Orientation week is an incredibly stressful, overscheduled time for the incoming freshmen. There is so much to worry about, from finding classes to navigating the dining halls. So, allow me to offer something to ease the anxieties of fall term at Dartmouth: my coochie.
I, too, was once a freshman. I stalked the incoming freshmen Facebook page, selecting my targets and rivals for the fall. I remember what it was like to arrive on campus and be overwhelmed by the biggest meat market north of Boston. I mean, I spent the entire frat ban getting piped in every room in Mid-Faye. But there is so much more that Dartmouth has to offer than sex with unexperienced and anxious freshmen. Specifically, having sex with me, a slightly more experienced and equally anxious sophomore. Think about it — I have a bigger dorm room than you anyway.

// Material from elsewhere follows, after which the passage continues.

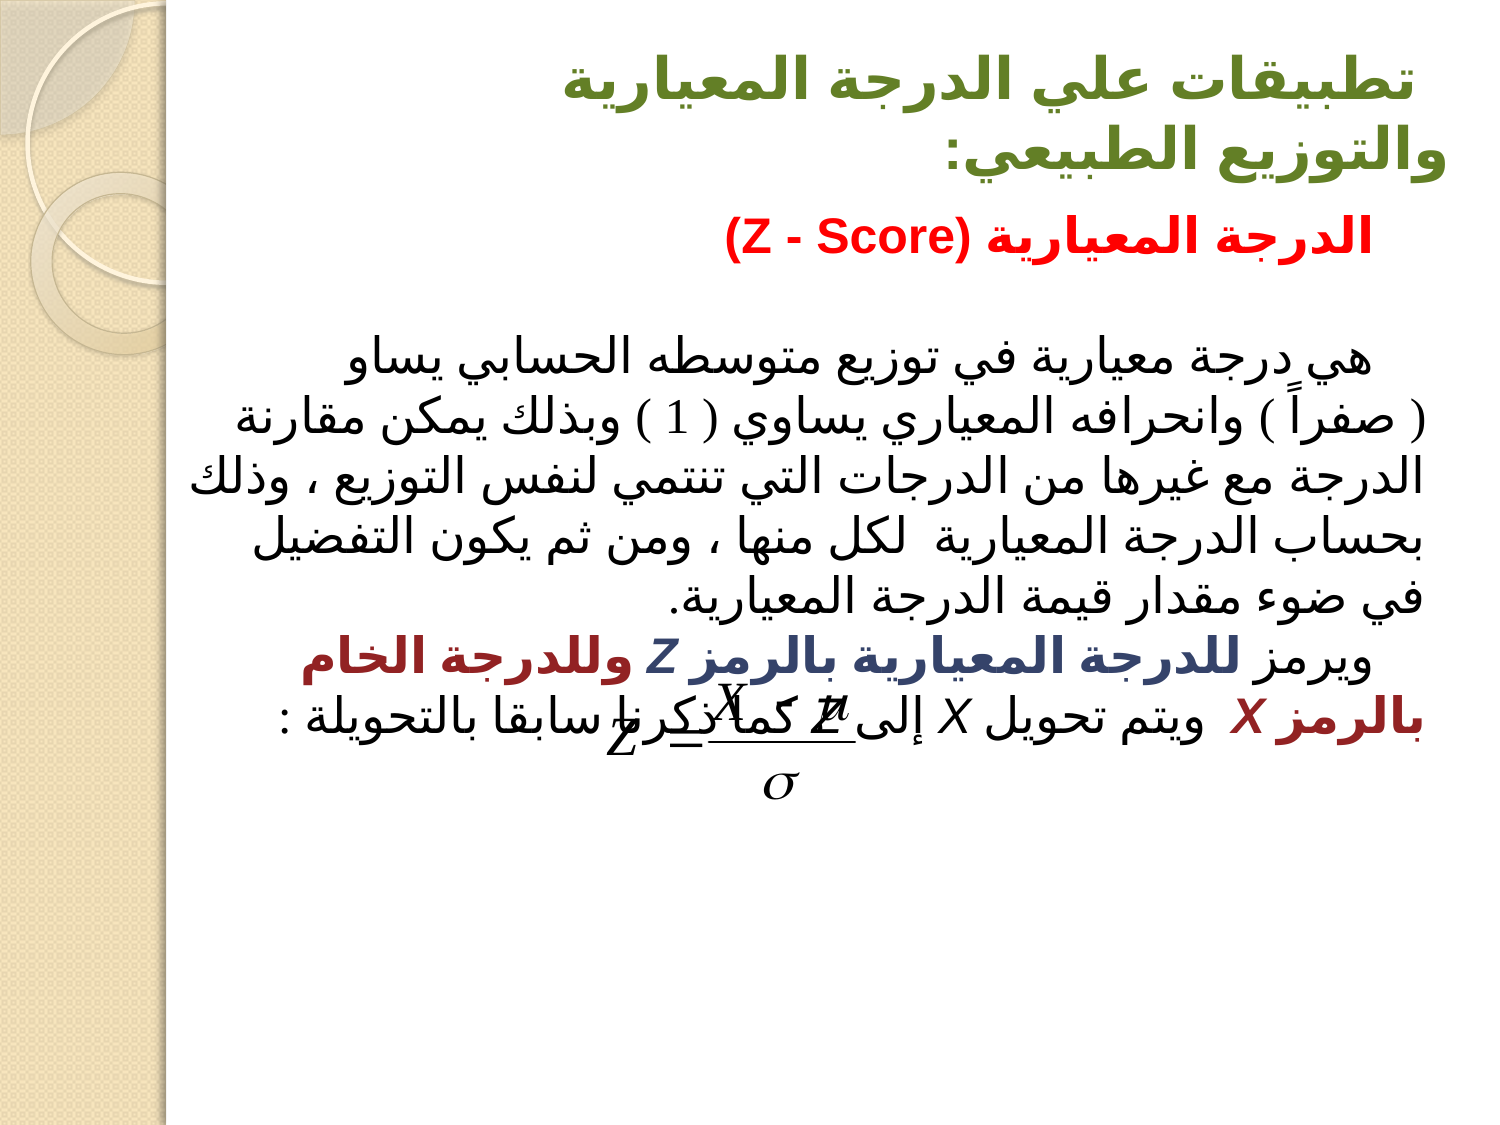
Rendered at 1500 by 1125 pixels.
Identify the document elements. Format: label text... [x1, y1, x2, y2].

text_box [597, 667, 868, 812]
title تطبيقات علي الدرجة المعيارية والتوزيع الطبيعي: [351, 58, 1465, 164]
text_box الدرجة المعيارية (Z - Score) هي درجة معيارية في توزيع متوسطه الحسابي يساو ( صفراً ) وانحرافه المعياري يساوي ( 1 ) وبذلك يمكن مقارنة الدرجة مع غيرها من الدرجات التي تنتمي لنفس التوزيع ، وذلك بحساب الدرجة المعيارية لكل منها ، ومن ثم يكون التفضيل في ضوء مقدار قيمة الدرجة المعيارية. ويرمز للدرجة المعيارية بالرمز Z وللدرجة الخام بالرمز X ويتم تحويل X إلى Z كما ذكرنا سابقا بالتحويلة : [163, 178, 1442, 744]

I get it, you want to spend time establishing yourself at Dartmouth for the next four years. But in all seriousness the relationships you build now are fleeting and your grades don’t realistically matter. The one thing that is forever is my desire to be absolutely and unapologetically railed by you, a ‘23.
I was just like you last year: meeting all these new people, trying all these new things, figuring out my academic plan for the fall. But when you’re my age, you’ll realize that getting that A isn’t the most important thing; it’s about getting that D. Your D. You, the ‘23 reading this now. I live in Mid Mass 445. Please blitz me at fuckme23s.22@dartmouth.edu if interested. We can work out scheduling on Outlook Calendar.
So in the spirit of everybody putting themselves out there these first weeks, I would really appreciate it if someone put themselves in there — and by there, I mean me.